まだ朝日が昇らない暗闇の中、俺は外へ出た。修行するためだ。町には、灯りは燈ってはおらず、静寂が広がっている。この静かな空間が、結構気に入ってたりする。まだ暗い空を見上げていると、何かを蹴った。ん?と足元を見てみると、

女の子が倒れていた、俯せで、地面に。ついでにジムの前で。

ぴくりとも動かない女の子に俺は焦る。なんせ、知らなかったとはいえ、蹴飛ばしてしまったのだから。あわてて俺は地面に膝をついた。

「おい、大丈夫か!?」

肩を揺らしてみるが、応答はない。取り敢えず身体を起こそうと抱きかかえようとした。さらりと腕を摩った髪の毛に少しどきっとしたのは…気のせいということにしておく。抱き起し、女の子の顔を覗き込んだ。可愛かった。じゃなくて。女の子の顔は土で汚れていた。汚れを抜いて、女の子の顔色は悪いように思えた。病気で倒れてしまったのか、町医者はまだ寝ている時間だ。どうしようかと思考を巡らしていると、「うう…」と小さな呻き声が聞こえた。俺は女の子の頬を弱く叩く。小さな声で、何かを言っていることに気付いた。

「どうした?なにか――」

「みず、くだ、さい」
脱水症状なのか、そうなのか。そこの広場に水飲み場があるんだ、水は飲み放題なんだ。その時はそんな事を考えてる暇は無く、ただ俺は焦っていたので、

「い、今すぐ持ってきてやるからな!」

頑張れよ!と言い残し、俺はダッシュで家に戻った。水飲み場があることなんて忘れて、ちょっと距離がある家までダッシュで帰った。ダッシュで冷蔵庫へ向かい、2Lペットボトルのおいしい水を取り出し(まだ開けてない)、途中親父に「ど、どうした?何があった?」とか声を掛けられたけど構ってる暇がなかったので無視した。そして女の子が倒れていたところまでダッシュで向かう。2Lが意外と重い、否かなり重い。が、なんとか向かう。そして、女の子の許まで戻ってきた。女の子は動いてなかった。否、動けなかったんだろう。

「ほら水だ、飲めるか?」

俺は地面に座り、飲みやすいように女の子の頭を自分の膝に乗せた。邪な考えなんて無いからな、断じて無いからな。女の子は薄らと目を開いた。目があった瞬間、少しどきっとした。そっと口元にペットボトルの口を近づけた。女の子の唇が、ゆっくりペットボトルの口に触れた。こくん、と女の子の喉が動いたのがわかった。口端から垂れる水が…なんだか…いやいや違う違う邪念を捨てろ俺。眉間に皺が寄ったのがわかった。女の子はそんな事は構いもせず、ごくごくごくごくごくごくと水を…は?一瞬、自分の目を疑った。いやだって、2Lのおいしい水がすでに空に近いとはどういうことだ。俺は女の子が水を飲み始めてからの息づきを見ていない。一気飲み…2Lを一気飲み…脱水症状時に一気飲みって大丈夫なのか…?呆然とそんなのこと考えた。女の子はいつの間にか身体を起こしていた。ごくり、最後の一口を飲み、

「…ぷはーっ!生き返りました!死にかかっていたところ助けていただき本当にありがとうございました!死なずに済みました!」

ありがとう、命の恩人!と手を握られた。いや、もうテンションといい、2Lのおいしい水を飲みきったことといい、追いつけないんだが。

「…とりあえず、身体に異常はないんだな…?」

「異常?特にないです」

じゃあなんで倒れたんだよ。
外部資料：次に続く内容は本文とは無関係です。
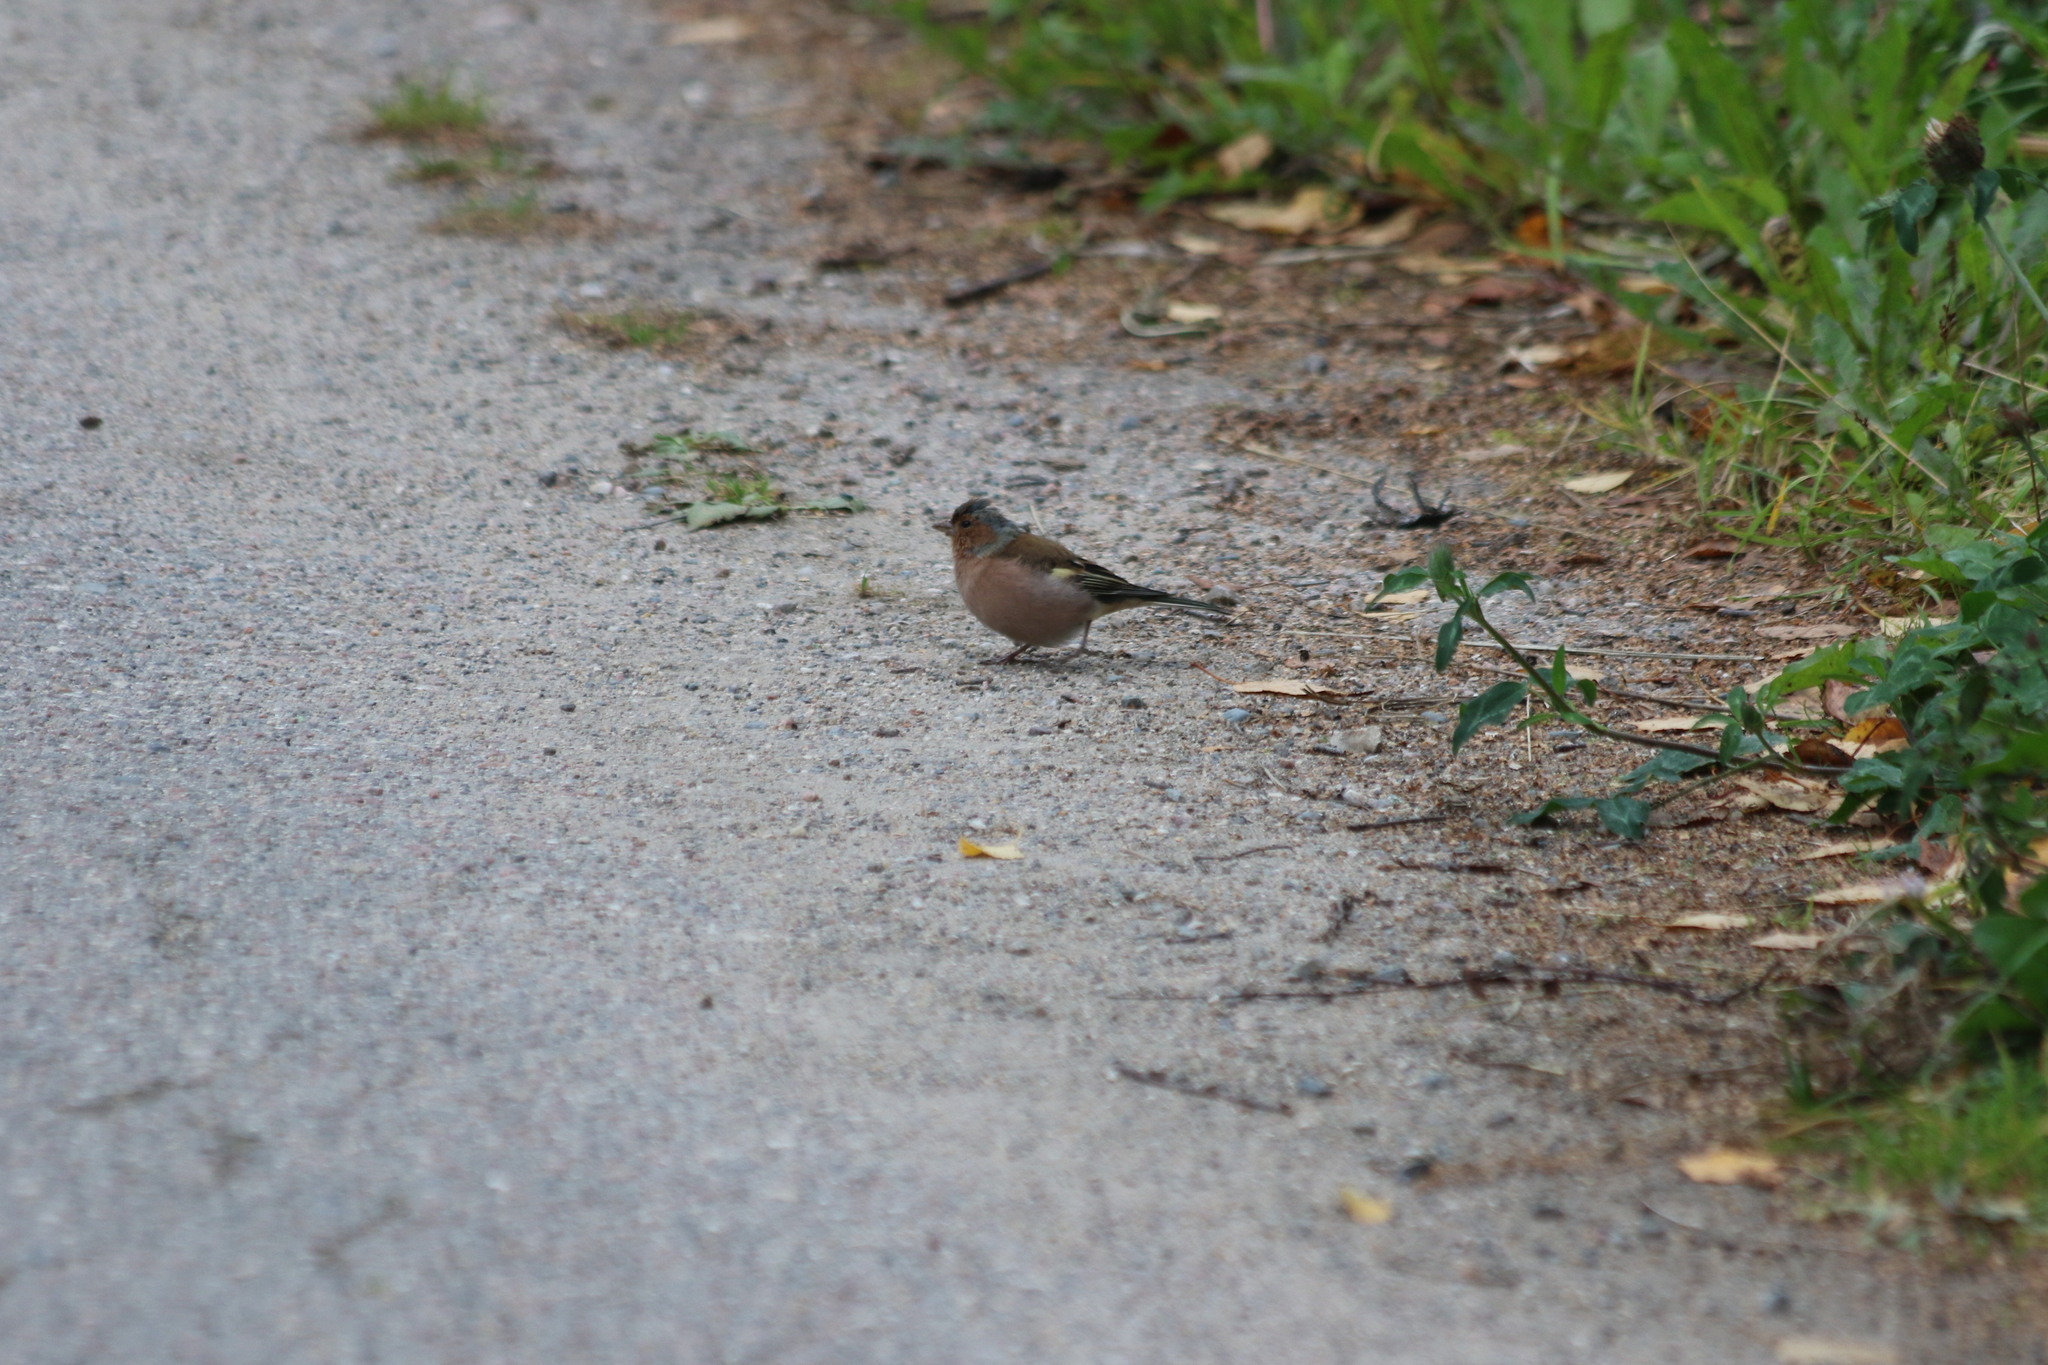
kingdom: Animalia
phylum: Chordata
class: Aves
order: Passeriformes
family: Fringillidae
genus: Fringilla
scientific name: Fringilla coelebs
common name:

とツッコミを入れたい。水なんてどこでも飲めるだろ、空腹で倒れたなら兎も角。

「旅に夢中で水分取るの忘れちゃって」

なんとも危ない旅人である。新人トレーナーだろうか?いやそれにしたって、脱水症状って…。

「お腹は何故か空かないんですよね。もう3日も食べてないのに」

不思議ですよねー!あはは、なんて笑えない言葉を聞いてしまった。ぷっつんと俺はキレた。

「トレーナーなら自分の体調管理もちゃんとしろ!」

「ひっ!」

「それができないなら旅なんてするな!!」

「ご、ごめんなさい」

静寂な町に怒号が響いた…やばい近所迷惑だ。取り敢えず落ち着け俺。

「とりあえず、俺のうちに来い。飯くらいは出してやる」

言っておくが、お持ち帰りではない。